TASK ITEM:
Each entry must be written out again exactly as it stands.

(Data excerpts)
..............................

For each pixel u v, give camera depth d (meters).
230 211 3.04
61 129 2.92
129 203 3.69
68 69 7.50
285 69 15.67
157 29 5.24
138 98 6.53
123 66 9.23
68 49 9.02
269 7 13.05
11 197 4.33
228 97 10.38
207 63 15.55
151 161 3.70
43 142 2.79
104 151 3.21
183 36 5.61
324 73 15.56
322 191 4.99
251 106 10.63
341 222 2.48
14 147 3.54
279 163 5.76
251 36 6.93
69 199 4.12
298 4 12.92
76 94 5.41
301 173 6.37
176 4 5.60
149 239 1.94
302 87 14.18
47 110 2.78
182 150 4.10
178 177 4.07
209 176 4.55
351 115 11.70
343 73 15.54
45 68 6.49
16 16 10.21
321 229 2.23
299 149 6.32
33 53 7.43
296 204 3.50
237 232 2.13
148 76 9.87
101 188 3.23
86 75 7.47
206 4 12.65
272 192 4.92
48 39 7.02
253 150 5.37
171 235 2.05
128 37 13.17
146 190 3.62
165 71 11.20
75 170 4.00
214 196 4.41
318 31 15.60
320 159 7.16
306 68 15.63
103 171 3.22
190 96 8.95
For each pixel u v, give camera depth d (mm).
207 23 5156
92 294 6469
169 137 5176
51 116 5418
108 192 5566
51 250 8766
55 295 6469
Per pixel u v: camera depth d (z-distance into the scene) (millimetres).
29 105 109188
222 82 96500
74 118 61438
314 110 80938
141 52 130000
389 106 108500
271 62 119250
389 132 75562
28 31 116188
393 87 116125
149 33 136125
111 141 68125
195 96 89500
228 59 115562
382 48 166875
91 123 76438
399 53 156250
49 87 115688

..............................

ANSWER TO THIS EXERCISE:
For each pixel u v, give camera depth d (meters).
230 211 3.04
61 129 2.92
129 203 3.69
68 69 7.50
285 69 15.67
157 29 5.24
138 98 6.53
123 66 9.23
68 49 9.02
269 7 13.05
11 197 4.33
228 97 10.38
207 63 15.55
151 161 3.70
43 142 2.79
104 151 3.21
183 36 5.61
324 73 15.56
322 191 4.99
251 106 10.63
341 222 2.48
14 147 3.54
279 163 5.76
251 36 6.93
69 199 4.12
298 4 12.92
76 94 5.41
301 173 6.37
176 4 5.60
149 239 1.94
302 87 14.18
47 110 2.78
182 150 4.10
178 177 4.07
209 176 4.55
351 115 11.70
343 73 15.54
45 68 6.49
16 16 10.21
321 229 2.23
299 149 6.32
33 53 7.43
296 204 3.50
237 232 2.13
148 76 9.87
101 188 3.23
86 75 7.47
206 4 12.65
272 192 4.92
48 39 7.02
253 150 5.37
171 235 2.05
128 37 13.17
146 190 3.62
165 71 11.20
75 170 4.00
214 196 4.41
318 31 15.60
320 159 7.16
306 68 15.63
103 171 3.22
190 96 8.95
For each pixel u v, give camera depth d (mm).
207 23 5156
92 294 6469
169 137 5176
51 116 5418
108 192 5566
51 250 8766
55 295 6469
Per pixel u v: camera depth d (z-distance into the scene) (millimetres).
29 105 109188
222 82 96500
74 118 61438
314 110 80938
141 52 130000
389 106 108500
271 62 119250
389 132 75562
28 31 116188
393 87 116125
149 33 136125
111 141 68125
195 96 89500
228 59 115562
382 48 166875
91 123 76438
399 53 156250
49 87 115688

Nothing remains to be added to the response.